* **Prompt**
All lines that hold the string "Table" should be copied. Find them in the listing below.

* **Provided data**
+--

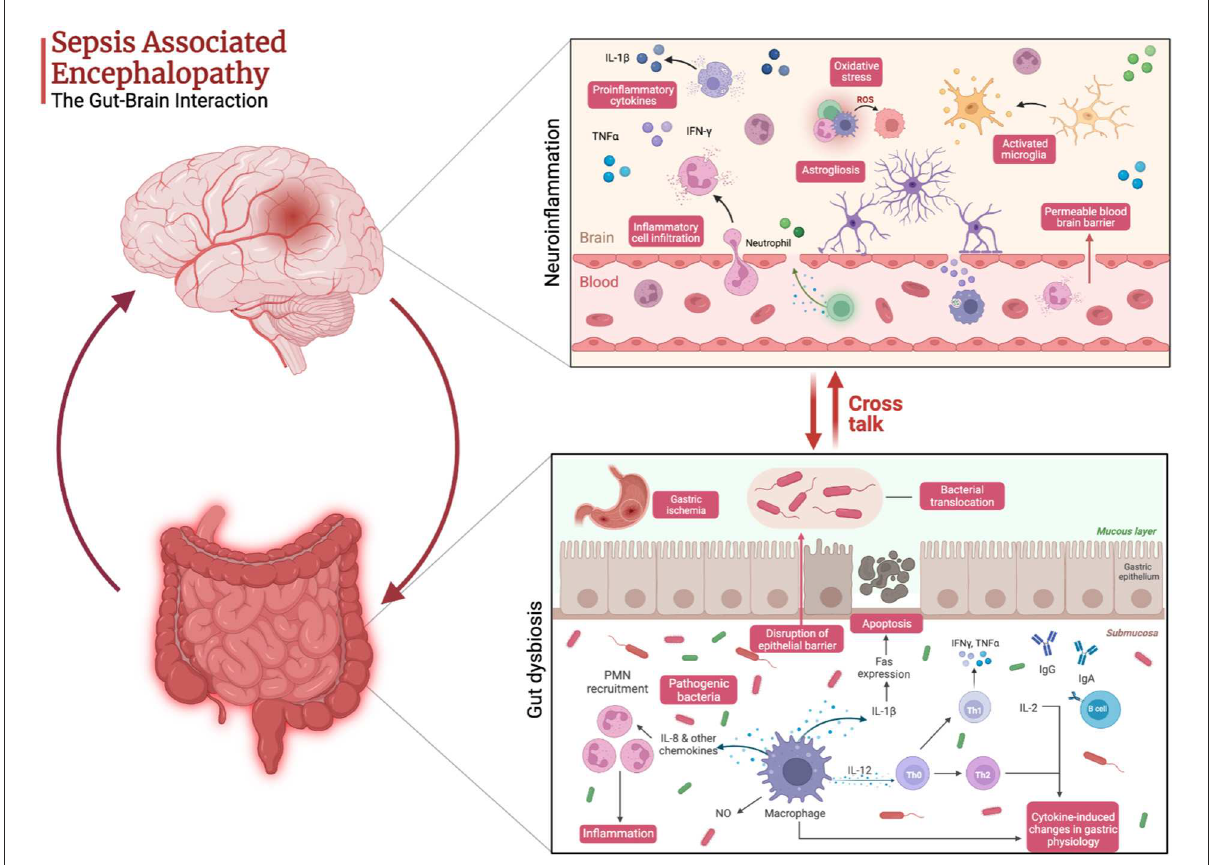
FIGURE2 Pathophysiology of sepsis-associated encephalopathy highlighting the cross talk between gut dysbiosis and neuroinflammation. Created with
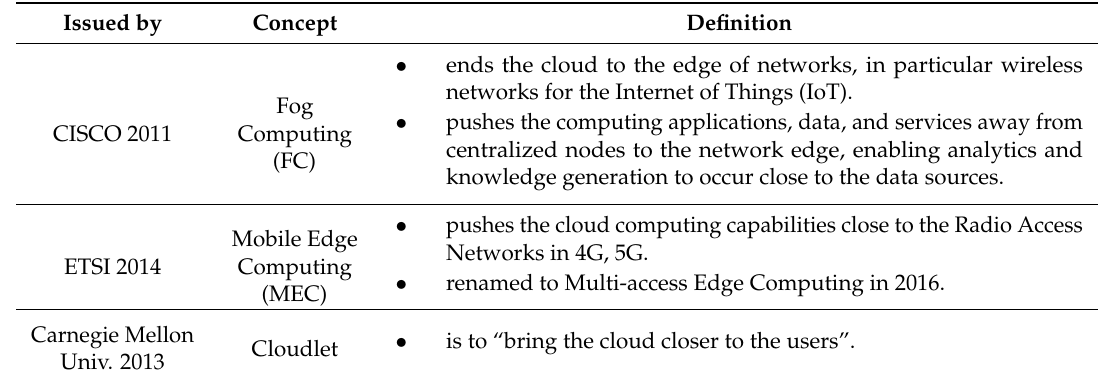
Table 1. A summary of edge-related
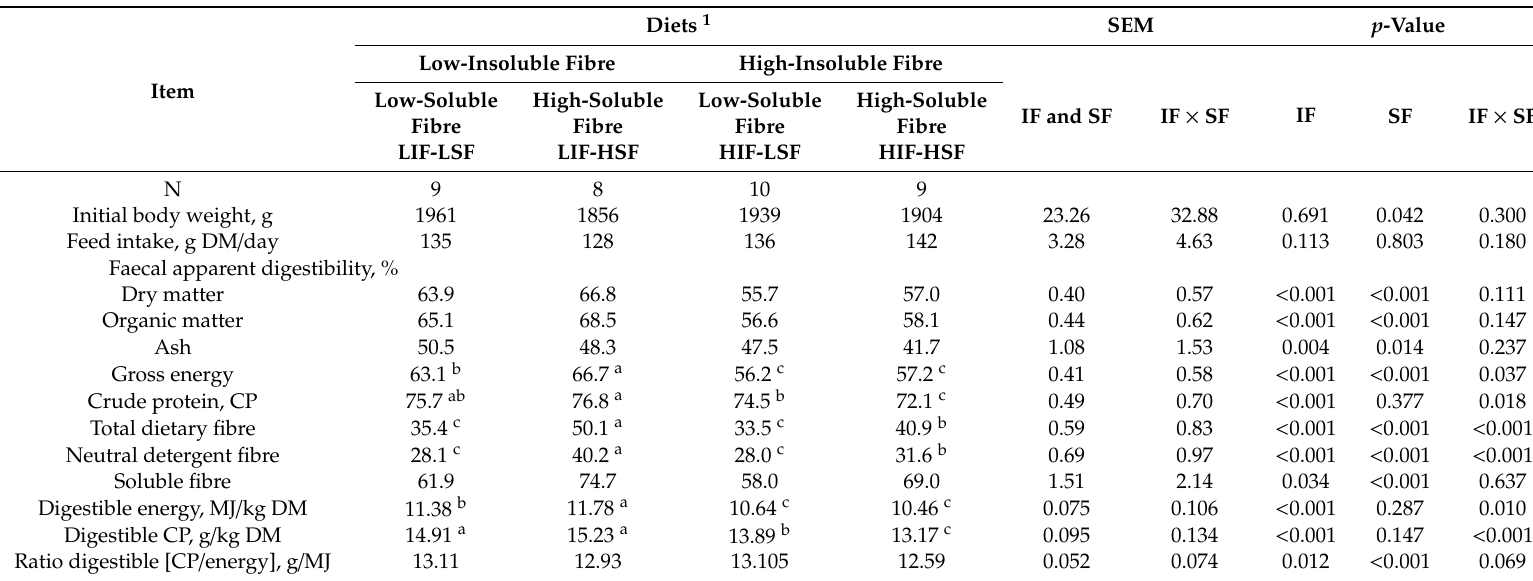
Table 3. E ff ect of dietary level of insoluble and soluble fibre on faecal apparent digestibility of dietary components in rabbits from 54 to 57 days of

+--

* **Task response**
Table 1. A summary of edge-related
Table 3. E ff ect of dietary level of insoluble and soluble fibre on faecal apparent digestibility of dietary components in rabbits from 54 to 57 days of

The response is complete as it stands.